The data »
Segment Open
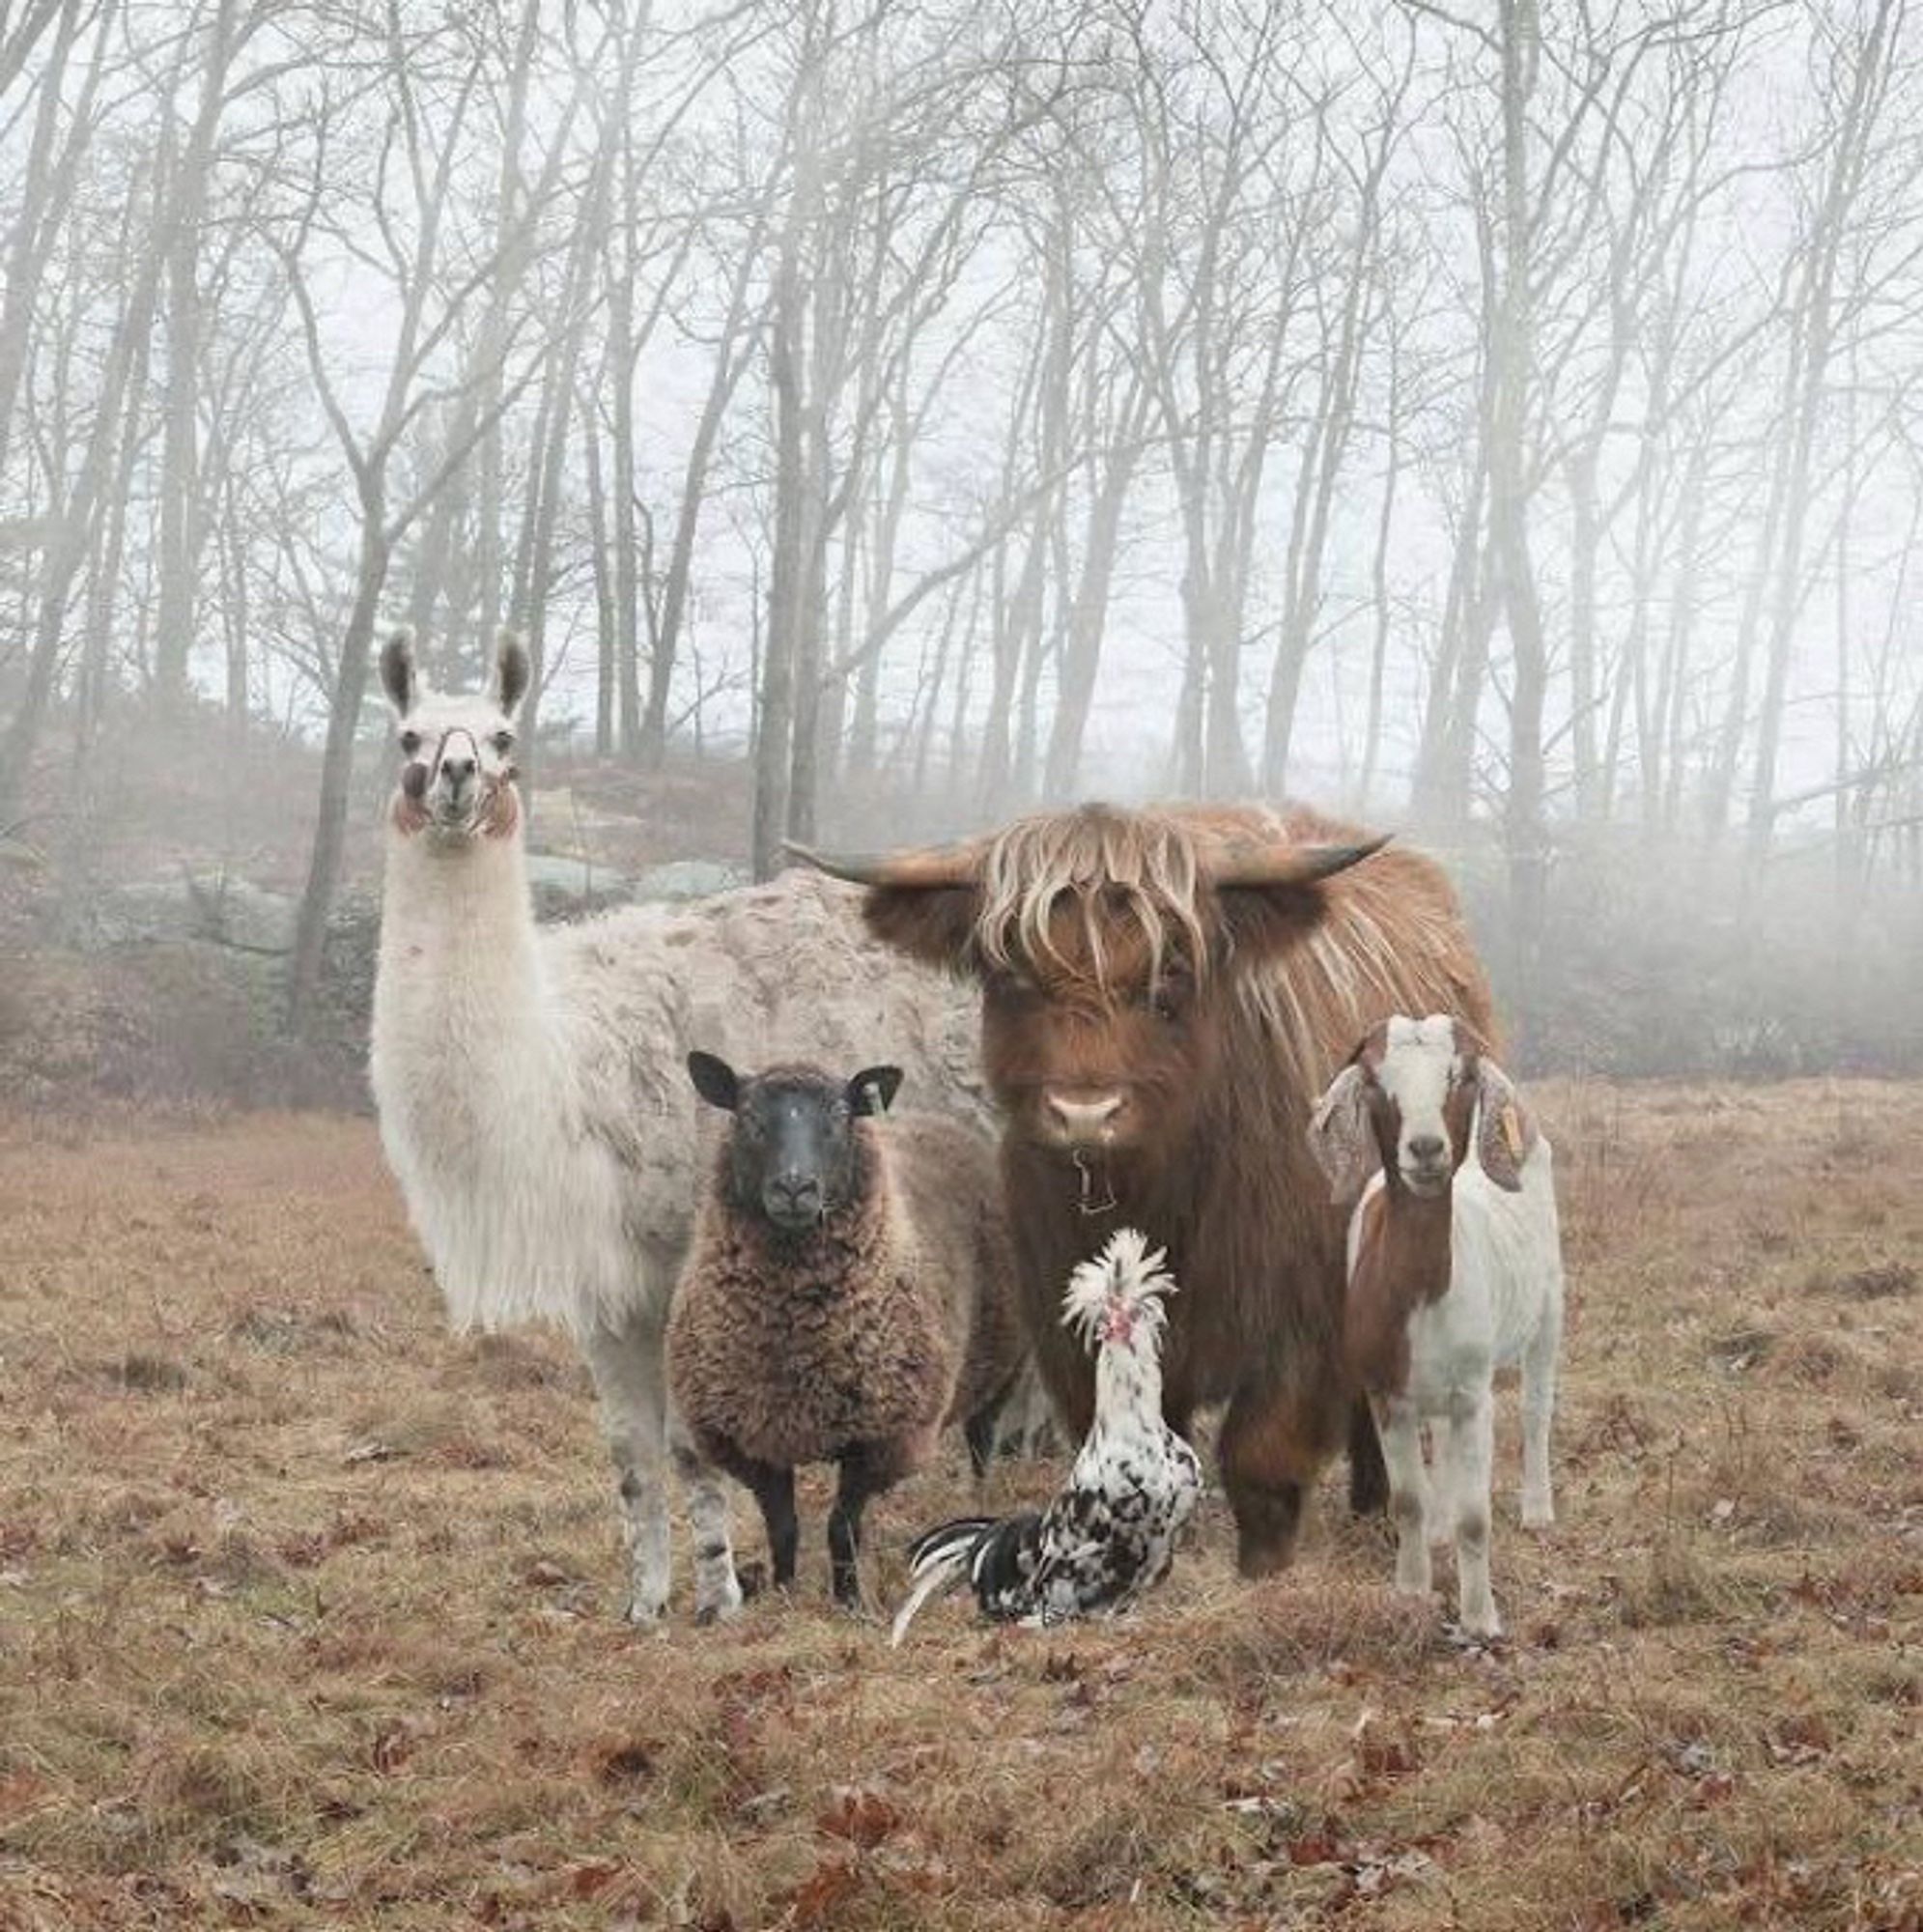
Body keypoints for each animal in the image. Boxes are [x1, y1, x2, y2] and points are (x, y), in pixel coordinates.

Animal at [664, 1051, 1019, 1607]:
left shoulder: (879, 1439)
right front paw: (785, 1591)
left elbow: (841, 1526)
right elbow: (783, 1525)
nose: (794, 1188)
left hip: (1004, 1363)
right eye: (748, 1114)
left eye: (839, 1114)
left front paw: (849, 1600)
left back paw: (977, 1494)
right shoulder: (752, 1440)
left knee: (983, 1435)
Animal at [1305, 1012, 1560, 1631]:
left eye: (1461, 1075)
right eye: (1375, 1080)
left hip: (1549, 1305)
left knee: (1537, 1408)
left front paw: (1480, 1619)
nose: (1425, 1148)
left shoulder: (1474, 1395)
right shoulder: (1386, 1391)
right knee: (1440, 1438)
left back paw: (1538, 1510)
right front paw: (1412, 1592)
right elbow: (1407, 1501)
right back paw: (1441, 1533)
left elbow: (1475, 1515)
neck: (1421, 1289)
Segment Closed
What you should do »
Without including any pictures, output each entry above exactly as it appears.

Answer box »
Body keypoints for each animal in the image. Boxes are [x1, y1, x2, y2] and points are (x, y), in pixel coordinates.

Animal at [664, 1051, 1019, 1607]:
left shoulder: (879, 1439)
right front paw: (785, 1591)
left elbow: (841, 1526)
right elbow: (783, 1525)
nose: (794, 1188)
left hip: (1004, 1363)
right eye: (748, 1114)
left eye: (839, 1114)
left front paw: (849, 1600)
left back paw: (977, 1494)
right shoulder: (752, 1440)
left knee: (983, 1435)
Animal at [1305, 1012, 1560, 1631]:
left eye: (1461, 1075)
right eye: (1375, 1080)
left hip: (1549, 1305)
left knee: (1537, 1408)
left front paw: (1480, 1619)
nose: (1425, 1148)
left shoulder: (1474, 1395)
right shoulder: (1386, 1391)
right knee: (1440, 1438)
left back paw: (1538, 1510)
right front paw: (1412, 1592)
right elbow: (1407, 1501)
right back paw: (1441, 1533)
left elbow: (1475, 1515)
neck: (1421, 1289)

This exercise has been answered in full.